** start **
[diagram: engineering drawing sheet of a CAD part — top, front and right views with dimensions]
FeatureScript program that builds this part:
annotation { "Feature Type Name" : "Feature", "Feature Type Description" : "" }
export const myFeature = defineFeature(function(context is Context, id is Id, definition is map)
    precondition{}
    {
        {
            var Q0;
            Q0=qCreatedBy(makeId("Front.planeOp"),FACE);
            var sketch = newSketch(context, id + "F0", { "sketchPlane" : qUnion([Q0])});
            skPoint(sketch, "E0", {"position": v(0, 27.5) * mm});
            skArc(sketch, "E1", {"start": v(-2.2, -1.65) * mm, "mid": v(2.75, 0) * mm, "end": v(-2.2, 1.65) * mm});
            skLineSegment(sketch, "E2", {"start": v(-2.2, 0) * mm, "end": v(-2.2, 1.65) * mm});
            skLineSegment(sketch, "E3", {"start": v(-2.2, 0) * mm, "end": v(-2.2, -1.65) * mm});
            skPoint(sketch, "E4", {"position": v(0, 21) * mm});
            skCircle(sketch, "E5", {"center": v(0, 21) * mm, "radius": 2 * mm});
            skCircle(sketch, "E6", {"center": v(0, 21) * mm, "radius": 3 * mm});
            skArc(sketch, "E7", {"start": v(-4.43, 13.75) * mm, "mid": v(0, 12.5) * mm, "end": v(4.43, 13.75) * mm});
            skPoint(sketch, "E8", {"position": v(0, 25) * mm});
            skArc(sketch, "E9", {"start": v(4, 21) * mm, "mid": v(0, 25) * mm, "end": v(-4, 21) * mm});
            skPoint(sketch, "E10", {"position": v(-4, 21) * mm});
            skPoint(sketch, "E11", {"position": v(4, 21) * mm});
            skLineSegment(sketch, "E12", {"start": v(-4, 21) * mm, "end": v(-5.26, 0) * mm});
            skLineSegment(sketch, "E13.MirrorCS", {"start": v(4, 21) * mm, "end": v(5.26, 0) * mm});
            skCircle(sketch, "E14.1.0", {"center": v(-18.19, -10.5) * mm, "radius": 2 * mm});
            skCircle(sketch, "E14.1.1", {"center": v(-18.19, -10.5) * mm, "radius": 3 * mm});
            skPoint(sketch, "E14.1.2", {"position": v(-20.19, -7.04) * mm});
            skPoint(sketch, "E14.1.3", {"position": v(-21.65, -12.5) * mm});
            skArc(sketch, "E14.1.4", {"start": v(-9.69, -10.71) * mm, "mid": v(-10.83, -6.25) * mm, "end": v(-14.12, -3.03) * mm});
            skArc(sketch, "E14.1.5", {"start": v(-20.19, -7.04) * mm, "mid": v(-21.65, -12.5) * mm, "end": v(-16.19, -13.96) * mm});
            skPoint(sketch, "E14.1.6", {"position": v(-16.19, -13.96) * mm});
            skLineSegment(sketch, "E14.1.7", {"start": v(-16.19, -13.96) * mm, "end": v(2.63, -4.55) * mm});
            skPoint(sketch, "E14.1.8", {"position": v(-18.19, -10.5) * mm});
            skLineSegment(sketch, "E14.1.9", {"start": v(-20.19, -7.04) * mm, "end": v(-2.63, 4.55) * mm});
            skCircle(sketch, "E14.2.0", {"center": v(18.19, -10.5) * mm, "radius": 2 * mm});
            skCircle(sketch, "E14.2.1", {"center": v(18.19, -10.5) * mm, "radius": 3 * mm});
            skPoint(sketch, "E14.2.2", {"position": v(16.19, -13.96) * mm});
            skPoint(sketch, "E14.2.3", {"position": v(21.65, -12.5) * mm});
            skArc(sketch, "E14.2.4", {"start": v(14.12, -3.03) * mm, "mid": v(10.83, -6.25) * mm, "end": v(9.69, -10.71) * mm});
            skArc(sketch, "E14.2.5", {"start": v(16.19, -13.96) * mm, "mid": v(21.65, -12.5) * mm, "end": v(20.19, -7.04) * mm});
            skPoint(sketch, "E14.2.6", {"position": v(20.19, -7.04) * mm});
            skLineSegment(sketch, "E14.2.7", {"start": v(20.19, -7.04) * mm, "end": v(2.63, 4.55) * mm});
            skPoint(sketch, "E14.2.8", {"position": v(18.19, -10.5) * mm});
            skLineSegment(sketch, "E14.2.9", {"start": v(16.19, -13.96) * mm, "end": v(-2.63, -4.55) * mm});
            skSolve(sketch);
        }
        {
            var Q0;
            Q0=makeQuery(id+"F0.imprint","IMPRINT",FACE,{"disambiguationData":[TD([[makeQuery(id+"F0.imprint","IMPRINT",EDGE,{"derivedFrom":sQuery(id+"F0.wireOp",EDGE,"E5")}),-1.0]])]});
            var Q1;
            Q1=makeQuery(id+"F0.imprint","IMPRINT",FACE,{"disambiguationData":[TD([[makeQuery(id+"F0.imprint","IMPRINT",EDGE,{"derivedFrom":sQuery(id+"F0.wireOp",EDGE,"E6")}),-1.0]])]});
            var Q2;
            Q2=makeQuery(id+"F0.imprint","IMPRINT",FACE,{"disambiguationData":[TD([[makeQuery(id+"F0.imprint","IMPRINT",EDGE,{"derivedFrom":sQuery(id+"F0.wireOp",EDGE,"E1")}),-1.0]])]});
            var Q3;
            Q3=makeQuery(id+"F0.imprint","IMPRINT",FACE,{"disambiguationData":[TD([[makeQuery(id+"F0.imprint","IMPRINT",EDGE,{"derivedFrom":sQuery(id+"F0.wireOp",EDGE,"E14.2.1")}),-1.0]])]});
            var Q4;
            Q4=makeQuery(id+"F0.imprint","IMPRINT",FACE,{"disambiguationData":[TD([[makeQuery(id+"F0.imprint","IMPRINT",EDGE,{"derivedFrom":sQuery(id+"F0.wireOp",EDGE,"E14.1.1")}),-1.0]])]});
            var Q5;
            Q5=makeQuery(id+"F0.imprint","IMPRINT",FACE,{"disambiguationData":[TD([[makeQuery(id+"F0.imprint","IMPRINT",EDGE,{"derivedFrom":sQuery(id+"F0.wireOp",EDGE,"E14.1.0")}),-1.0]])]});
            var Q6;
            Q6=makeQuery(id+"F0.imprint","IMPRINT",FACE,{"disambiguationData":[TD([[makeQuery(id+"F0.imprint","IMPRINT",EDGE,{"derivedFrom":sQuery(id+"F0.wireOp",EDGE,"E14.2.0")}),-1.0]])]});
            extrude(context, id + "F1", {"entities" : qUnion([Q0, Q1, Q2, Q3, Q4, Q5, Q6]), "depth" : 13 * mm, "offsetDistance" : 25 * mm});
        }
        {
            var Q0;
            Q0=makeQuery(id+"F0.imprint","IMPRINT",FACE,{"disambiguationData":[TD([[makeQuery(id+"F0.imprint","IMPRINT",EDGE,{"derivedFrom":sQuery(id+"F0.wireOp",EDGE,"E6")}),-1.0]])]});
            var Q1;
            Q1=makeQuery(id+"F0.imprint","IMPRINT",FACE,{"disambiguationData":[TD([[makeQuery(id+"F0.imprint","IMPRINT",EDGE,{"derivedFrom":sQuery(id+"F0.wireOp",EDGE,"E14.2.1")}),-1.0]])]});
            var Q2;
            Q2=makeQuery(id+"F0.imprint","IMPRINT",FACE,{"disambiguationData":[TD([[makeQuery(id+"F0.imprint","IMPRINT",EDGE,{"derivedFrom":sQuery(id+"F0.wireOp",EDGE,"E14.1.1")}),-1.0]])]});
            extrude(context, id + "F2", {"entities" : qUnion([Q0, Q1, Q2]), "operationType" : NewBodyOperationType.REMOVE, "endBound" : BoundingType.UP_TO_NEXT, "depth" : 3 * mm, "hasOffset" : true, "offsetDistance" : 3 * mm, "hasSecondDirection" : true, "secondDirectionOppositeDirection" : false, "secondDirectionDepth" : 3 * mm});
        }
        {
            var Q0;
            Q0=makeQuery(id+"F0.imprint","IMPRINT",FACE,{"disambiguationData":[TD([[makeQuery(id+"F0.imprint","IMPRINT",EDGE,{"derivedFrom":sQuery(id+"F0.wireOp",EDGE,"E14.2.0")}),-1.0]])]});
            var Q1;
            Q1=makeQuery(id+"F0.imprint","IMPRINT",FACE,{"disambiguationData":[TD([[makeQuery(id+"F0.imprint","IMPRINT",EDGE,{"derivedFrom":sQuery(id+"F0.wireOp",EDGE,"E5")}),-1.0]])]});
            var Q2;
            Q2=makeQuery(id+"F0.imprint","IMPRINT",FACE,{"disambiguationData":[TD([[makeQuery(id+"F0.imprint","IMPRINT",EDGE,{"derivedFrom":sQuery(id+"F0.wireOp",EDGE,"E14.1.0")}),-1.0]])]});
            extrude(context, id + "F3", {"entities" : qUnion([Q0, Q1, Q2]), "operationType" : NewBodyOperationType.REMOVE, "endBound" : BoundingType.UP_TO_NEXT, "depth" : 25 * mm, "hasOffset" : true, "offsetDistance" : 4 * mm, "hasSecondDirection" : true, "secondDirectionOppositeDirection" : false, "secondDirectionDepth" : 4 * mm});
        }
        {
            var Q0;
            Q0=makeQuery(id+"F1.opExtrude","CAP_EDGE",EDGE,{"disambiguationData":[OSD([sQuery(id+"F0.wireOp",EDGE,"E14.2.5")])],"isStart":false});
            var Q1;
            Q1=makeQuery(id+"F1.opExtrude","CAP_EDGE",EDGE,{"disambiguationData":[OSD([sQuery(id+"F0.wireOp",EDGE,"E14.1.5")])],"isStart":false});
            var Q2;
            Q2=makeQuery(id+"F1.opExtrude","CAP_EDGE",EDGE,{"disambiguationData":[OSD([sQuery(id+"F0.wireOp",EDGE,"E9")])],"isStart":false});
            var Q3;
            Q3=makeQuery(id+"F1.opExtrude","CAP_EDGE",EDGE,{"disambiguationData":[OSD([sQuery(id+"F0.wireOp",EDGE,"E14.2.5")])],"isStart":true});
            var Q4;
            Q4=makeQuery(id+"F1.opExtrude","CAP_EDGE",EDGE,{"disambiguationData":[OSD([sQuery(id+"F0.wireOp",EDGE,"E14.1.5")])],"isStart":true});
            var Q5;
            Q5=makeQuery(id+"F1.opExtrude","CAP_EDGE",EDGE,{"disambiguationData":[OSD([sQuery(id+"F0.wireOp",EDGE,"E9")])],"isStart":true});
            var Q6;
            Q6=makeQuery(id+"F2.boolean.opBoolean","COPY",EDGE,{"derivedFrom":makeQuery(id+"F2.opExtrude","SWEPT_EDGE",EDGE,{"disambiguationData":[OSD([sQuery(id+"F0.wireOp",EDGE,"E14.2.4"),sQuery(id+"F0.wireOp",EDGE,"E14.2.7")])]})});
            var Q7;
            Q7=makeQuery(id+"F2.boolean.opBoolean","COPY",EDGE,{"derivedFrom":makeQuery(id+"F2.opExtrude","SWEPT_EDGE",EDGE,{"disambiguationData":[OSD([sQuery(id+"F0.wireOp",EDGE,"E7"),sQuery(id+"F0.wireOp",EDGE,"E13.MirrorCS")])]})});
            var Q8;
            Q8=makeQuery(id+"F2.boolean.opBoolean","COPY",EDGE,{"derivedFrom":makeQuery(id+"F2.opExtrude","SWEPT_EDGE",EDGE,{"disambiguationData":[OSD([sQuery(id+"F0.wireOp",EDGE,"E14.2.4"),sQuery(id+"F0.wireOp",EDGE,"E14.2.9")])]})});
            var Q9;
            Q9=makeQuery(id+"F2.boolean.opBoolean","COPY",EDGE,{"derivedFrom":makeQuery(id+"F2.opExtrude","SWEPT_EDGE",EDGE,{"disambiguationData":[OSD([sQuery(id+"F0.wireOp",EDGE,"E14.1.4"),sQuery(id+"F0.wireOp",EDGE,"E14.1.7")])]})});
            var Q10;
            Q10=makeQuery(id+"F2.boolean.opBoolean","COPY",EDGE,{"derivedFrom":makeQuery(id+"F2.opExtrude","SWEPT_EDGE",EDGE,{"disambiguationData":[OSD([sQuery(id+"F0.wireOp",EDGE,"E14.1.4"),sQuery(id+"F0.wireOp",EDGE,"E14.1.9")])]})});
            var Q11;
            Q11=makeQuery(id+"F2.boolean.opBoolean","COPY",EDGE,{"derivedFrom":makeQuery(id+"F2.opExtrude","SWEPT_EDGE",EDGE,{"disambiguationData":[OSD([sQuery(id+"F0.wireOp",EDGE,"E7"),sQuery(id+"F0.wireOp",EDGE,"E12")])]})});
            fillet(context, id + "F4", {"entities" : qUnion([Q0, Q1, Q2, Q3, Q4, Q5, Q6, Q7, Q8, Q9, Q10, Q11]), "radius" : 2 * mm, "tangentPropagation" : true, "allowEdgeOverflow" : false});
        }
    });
** end **
- **Do this**: Output the stretch from the start of the rows above through the line containing "v(0, 27.5) *" as a Markdown table with the columns Index and Line text. Number each line in sequence and leave out blank lines.

- **Solution for this problem**:
| Index | Line text |
|---|---|
| 1 | [diagram: engineering drawing sheet of a CAD part — top, front and right views with dimensions] |
| 2 | FeatureScript program that builds this part: |
| 3 | annotation { "Feature Type Name" : "Feature", "Feature Type Description" : "" } |
| 4 | export const myFeature = defineFeature(function(context is Context, id is Id, definition is map) |
| 5 |     precondition{} |
| 6 |     { |
| 7 |         { |
| 8 |             var Q0; |
| 9 |             Q0=qCreatedBy(makeId("Front.planeOp"),FACE); |
| 10 |             var sketch = newSketch(context, id + "F0", { "sketchPlane" : qUnion([Q0])}); |
| 11 |             skPoint(sketch, "E0", {"position": v(0, 27.5) * mm}); |